Regarding the hematological aspect, thrombocytosis was observed, but this was asymptomatic and related to adequate drug response. This was also documented in the study by Iabstrener et al., where thrombocytosis was recorded as a frequent event associated with favorable clinical responses.¹⁷

More than 24 months after the COVID-19 pandemic, and despite the extensive vaccination campaign implemented, the fourth wave of infections has become present, and the prevalence of patients hospitalized for severe COVID-19 continues to rise with the description of new, more contagious, and potentially more lethal variants.
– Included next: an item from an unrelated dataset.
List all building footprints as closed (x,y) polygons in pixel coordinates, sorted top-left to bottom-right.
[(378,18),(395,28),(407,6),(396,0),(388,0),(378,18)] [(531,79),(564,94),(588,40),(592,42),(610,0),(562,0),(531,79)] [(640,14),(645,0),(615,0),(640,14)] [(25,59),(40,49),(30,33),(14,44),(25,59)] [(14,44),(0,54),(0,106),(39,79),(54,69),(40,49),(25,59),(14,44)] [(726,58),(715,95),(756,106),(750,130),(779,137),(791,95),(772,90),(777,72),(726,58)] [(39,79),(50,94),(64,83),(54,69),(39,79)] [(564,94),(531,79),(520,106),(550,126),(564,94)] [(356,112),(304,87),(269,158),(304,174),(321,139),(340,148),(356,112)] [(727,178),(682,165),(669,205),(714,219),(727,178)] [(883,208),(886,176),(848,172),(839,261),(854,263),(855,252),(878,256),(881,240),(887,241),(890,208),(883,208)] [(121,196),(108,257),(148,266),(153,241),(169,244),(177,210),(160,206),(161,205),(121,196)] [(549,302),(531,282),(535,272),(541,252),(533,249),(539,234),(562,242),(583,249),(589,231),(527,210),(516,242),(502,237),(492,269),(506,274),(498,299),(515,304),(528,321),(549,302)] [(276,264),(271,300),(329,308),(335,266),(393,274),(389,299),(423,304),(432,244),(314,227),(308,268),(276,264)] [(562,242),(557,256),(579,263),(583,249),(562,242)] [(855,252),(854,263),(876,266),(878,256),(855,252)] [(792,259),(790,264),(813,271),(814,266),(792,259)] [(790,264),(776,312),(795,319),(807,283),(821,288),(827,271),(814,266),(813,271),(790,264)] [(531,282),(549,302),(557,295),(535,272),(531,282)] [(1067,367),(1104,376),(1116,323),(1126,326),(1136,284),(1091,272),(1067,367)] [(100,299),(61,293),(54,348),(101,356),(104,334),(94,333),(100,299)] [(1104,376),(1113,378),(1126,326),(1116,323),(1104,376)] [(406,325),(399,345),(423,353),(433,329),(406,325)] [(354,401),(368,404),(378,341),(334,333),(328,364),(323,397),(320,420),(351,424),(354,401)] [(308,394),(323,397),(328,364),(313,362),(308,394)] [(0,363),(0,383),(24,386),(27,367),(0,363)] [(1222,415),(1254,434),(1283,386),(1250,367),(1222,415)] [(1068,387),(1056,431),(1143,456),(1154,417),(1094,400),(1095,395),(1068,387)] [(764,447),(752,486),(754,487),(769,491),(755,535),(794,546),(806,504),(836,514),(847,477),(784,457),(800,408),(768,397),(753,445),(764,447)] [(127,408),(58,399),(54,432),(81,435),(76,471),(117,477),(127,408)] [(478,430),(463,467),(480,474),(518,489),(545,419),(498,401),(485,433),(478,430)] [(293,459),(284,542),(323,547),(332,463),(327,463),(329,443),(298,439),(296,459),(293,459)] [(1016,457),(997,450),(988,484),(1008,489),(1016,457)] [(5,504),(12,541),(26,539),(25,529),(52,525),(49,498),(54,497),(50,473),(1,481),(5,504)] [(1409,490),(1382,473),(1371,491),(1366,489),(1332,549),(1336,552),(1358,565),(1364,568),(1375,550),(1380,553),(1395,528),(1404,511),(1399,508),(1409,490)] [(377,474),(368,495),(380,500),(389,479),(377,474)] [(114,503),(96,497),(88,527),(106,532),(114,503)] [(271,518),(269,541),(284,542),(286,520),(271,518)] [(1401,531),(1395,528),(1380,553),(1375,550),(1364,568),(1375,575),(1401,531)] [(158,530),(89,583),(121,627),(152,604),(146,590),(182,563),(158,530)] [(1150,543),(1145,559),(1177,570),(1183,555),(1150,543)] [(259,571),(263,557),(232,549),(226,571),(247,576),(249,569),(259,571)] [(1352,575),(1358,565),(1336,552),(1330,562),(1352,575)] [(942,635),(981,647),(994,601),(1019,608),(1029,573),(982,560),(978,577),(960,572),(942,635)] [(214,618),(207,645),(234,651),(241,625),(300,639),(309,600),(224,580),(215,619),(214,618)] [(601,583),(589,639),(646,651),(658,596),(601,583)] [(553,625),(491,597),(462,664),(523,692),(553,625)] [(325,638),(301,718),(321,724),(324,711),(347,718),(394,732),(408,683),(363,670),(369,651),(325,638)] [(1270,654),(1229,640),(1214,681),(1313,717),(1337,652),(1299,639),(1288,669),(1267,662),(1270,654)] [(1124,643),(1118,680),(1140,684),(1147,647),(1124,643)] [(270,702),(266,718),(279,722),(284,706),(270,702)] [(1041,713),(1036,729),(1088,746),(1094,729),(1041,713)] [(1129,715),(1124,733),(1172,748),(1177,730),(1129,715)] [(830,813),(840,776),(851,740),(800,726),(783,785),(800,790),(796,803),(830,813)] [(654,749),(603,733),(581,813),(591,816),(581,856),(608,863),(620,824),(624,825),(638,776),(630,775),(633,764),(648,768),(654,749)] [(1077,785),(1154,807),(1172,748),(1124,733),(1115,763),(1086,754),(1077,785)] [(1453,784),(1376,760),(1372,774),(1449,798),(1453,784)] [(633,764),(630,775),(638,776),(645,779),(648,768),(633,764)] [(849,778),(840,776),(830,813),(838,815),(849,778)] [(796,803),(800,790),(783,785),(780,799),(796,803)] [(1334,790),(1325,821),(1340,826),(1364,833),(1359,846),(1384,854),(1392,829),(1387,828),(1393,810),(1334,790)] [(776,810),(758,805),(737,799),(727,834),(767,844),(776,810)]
Thus, the search for useful drugs for managing COVID-19 complications continues to be of great relevance. Currently, the only drug approved by the FDA and the European Union is remdesivir, with limited emergency approvals for monoclonal antibodies against SARS-COV-2, such as bamlanivimab plus etesevimab, casirivimab-imdevimab, and sotrovimab, which have limited accessibility in the real world.^30-32

The FDA authorized molnupiravir as an alternative therapy in nonhospitalized patients with mild to moderate COVID-19 who are at high risk of disease progression when ritonavir-boosted nirmatrelvir (paxlovid) and remdesivir are not available to use.^33,34

This authorization was given due to the MOVe-OUT trial, where high-risk, unvaccinated patients were enrolled, showing a reduction in death or hospitalization by 31% versus placebo. Nevertheless, these results were not replicated in a population after three doses of a COVID-19 vaccine in the PANORAMIC trial.³³

In May 2023, the FDA approved the use of paxlovid (ritonavir-boosted nirmatrelvir) for the treatment of mild to moderate COVID-19 after the results of the EPIC-HR, where this drug showed a reduction in hospitalization rates or death of an 89% versus placebo. However, this drug is only available from Emergency Use Authorization (EUA) supplies in the United States. This scenario motivates the search for easily available and simple-to-administer options.

Although the SARS-COV-2 health emergency has already ended, infections by this virus will continue, as will the processes of cytokine release syndrome in viral pneumonia. Hence, it is relevant to know these types of outcomes. We also consider it pertinent to publish the work carried out in our country within the framework of the COVID-19 pandemic.